━━ RECORDS FOR THIS TASK ━━

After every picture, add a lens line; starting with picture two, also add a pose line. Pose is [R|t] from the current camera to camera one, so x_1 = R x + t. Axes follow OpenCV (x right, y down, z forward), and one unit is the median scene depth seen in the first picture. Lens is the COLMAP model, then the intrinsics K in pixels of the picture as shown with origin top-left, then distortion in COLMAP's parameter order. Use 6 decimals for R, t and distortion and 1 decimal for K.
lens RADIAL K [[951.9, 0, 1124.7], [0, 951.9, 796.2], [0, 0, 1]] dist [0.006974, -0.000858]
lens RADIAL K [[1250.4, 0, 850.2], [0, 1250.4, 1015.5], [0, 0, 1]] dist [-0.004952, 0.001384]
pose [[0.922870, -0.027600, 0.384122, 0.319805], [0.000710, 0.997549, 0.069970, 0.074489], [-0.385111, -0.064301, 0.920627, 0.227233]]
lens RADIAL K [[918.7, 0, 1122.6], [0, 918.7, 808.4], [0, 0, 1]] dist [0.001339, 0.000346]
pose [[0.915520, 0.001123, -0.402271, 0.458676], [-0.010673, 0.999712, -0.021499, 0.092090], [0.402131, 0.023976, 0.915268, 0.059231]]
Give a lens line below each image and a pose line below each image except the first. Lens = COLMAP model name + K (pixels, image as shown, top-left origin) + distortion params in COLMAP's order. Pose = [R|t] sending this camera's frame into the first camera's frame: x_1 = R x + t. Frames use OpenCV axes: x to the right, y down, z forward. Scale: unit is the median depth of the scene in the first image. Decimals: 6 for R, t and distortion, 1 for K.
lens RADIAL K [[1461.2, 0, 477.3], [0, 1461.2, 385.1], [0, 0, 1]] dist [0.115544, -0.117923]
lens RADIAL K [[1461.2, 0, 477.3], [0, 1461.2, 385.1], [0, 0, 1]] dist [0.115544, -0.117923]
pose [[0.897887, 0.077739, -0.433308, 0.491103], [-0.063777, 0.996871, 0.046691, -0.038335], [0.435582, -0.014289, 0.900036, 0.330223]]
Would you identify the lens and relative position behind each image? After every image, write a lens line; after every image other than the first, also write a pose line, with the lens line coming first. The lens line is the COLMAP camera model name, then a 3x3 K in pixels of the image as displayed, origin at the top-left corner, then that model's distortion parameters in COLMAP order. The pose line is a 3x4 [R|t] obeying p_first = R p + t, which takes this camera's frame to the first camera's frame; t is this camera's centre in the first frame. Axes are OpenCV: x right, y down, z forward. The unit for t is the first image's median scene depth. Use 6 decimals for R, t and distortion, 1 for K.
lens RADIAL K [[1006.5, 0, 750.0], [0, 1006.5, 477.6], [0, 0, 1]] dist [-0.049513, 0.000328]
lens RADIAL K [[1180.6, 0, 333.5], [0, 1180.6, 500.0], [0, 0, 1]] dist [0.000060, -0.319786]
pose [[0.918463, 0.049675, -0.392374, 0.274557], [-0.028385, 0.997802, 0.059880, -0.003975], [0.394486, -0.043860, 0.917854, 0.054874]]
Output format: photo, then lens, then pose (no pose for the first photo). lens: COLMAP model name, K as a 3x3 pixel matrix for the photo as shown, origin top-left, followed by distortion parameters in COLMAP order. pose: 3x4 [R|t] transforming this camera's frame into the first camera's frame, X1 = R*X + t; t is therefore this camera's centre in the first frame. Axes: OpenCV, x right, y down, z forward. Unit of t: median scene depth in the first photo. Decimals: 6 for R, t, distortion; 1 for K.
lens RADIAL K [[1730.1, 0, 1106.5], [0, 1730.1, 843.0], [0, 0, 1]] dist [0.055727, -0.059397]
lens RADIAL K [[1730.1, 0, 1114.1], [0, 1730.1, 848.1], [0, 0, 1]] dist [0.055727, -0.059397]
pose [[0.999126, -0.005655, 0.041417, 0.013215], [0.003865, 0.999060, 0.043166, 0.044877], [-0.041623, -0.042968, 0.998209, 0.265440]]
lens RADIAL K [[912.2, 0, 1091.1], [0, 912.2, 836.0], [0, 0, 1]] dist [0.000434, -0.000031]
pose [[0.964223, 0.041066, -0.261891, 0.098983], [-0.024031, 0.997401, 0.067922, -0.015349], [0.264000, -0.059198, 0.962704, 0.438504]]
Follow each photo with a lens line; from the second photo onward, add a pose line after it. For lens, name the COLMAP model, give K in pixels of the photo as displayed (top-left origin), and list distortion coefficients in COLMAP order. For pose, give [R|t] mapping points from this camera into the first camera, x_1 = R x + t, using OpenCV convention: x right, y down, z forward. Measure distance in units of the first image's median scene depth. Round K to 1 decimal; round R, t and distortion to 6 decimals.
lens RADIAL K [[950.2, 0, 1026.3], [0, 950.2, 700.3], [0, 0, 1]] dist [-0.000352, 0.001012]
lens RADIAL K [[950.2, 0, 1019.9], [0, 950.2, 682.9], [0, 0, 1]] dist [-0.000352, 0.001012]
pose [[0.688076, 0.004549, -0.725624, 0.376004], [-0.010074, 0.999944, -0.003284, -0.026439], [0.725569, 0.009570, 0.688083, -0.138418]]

━━━

**TASK STATEMENT:** Exactly as written, give the records again.

**TASK RESPONSE:**
After every picture, add a lens line; starting with picture two, also add a pose line. Pose is [R|t] from the current camera to camera one, so x_1 = R x + t. Axes follow OpenCV (x right, y down, z forward), and one unit is the median scene depth seen in the first picture. Lens is the COLMAP model, then the intrinsics K in pixels of the picture as shown with origin top-left, then distortion in COLMAP's parameter order. Use 6 decimals for R, t and distortion and 1 decimal for K.
lens RADIAL K [[951.9, 0, 1124.7], [0, 951.9, 796.2], [0, 0, 1]] dist [0.006974, -0.000858]
lens RADIAL K [[1250.4, 0, 850.2], [0, 1250.4, 1015.5], [0, 0, 1]] dist [-0.004952, 0.001384]
pose [[0.922870, -0.027600, 0.384122, 0.319805], [0.000710, 0.997549, 0.069970, 0.074489], [-0.385111, -0.064301, 0.920627, 0.227233]]
lens RADIAL K [[918.7, 0, 1122.6], [0, 918.7, 808.4], [0, 0, 1]] dist [0.001339, 0.000346]
pose [[0.915520, 0.001123, -0.402271, 0.458676], [-0.010673, 0.999712, -0.021499, 0.092090], [0.402131, 0.023976, 0.915268, 0.059231]]
Give a lens line below each image and a pose line below each image except the first. Lens = COLMAP model name + K (pixels, image as shown, top-left origin) + distortion params in COLMAP's order. Pose = [R|t] sending this camera's frame into the first camera's frame: x_1 = R x + t. Frames use OpenCV axes: x to the right, y down, z forward. Scale: unit is the median depth of the scene in the first image. Decimals: 6 for R, t and distortion, 1 for K.
lens RADIAL K [[1461.2, 0, 477.3], [0, 1461.2, 385.1], [0, 0, 1]] dist [0.115544, -0.117923]
lens RADIAL K [[1461.2, 0, 477.3], [0, 1461.2, 385.1], [0, 0, 1]] dist [0.115544, -0.117923]
pose [[0.897887, 0.077739, -0.433308, 0.491103], [-0.063777, 0.996871, 0.046691, -0.038335], [0.435582, -0.014289, 0.900036, 0.330223]]
Would you identify the lens and relative position behind each image? After every image, write a lens line; after every image other than the first, also write a pose line, with the lens line coming first. The lens line is the COLMAP camera model name, then a 3x3 K in pixels of the image as displayed, origin at the top-left corner, then that model's distortion parameters in COLMAP order. The pose line is a 3x4 [R|t] obeying p_first = R p + t, which takes this camera's frame to the first camera's frame; t is this camera's centre in the first frame. Axes are OpenCV: x right, y down, z forward. The unit for t is the first image's median scene depth. Use 6 decimals for R, t and distortion, 1 for K.
lens RADIAL K [[1006.5, 0, 750.0], [0, 1006.5, 477.6], [0, 0, 1]] dist [-0.049513, 0.000328]
lens RADIAL K [[1180.6, 0, 333.5], [0, 1180.6, 500.0], [0, 0, 1]] dist [0.000060, -0.319786]
pose [[0.918463, 0.049675, -0.392374, 0.274557], [-0.028385, 0.997802, 0.059880, -0.003975], [0.394486, -0.043860, 0.917854, 0.054874]]
Output format: photo, then lens, then pose (no pose for the first photo). lens: COLMAP model name, K as a 3x3 pixel matrix for the photo as shown, origin top-left, followed by distortion parameters in COLMAP order. pose: 3x4 [R|t] transforming this camera's frame into the first camera's frame, X1 = R*X + t; t is therefore this camera's centre in the first frame. Axes: OpenCV, x right, y down, z forward. Unit of t: median scene depth in the first photo. Decimals: 6 for R, t, distortion; 1 for K.
lens RADIAL K [[1730.1, 0, 1106.5], [0, 1730.1, 843.0], [0, 0, 1]] dist [0.055727, -0.059397]
lens RADIAL K [[1730.1, 0, 1114.1], [0, 1730.1, 848.1], [0, 0, 1]] dist [0.055727, -0.059397]
pose [[0.999126, -0.005655, 0.041417, 0.013215], [0.003865, 0.999060, 0.043166, 0.044877], [-0.041623, -0.042968, 0.998209, 0.265440]]
lens RADIAL K [[912.2, 0, 1091.1], [0, 912.2, 836.0], [0, 0, 1]] dist [0.000434, -0.000031]
pose [[0.964223, 0.041066, -0.261891, 0.098983], [-0.024031, 0.997401, 0.067922, -0.015349], [0.264000, -0.059198, 0.962704, 0.438504]]
Follow each photo with a lens line; from the second photo onward, add a pose line after it. For lens, name the COLMAP model, give K in pixels of the photo as displayed (top-left origin), and list distortion coefficients in COLMAP order. For pose, give [R|t] mapping points from this camera into the first camera, x_1 = R x + t, using OpenCV convention: x right, y down, z forward. Measure distance in units of the first image's median scene depth. Round K to 1 decimal; round R, t and distortion to 6 decimals.
lens RADIAL K [[950.2, 0, 1026.3], [0, 950.2, 700.3], [0, 0, 1]] dist [-0.000352, 0.001012]
lens RADIAL K [[950.2, 0, 1019.9], [0, 950.2, 682.9], [0, 0, 1]] dist [-0.000352, 0.001012]
pose [[0.688076, 0.004549, -0.725624, 0.376004], [-0.010074, 0.999944, -0.003284, -0.026439], [0.725569, 0.009570, 0.688083, -0.138418]]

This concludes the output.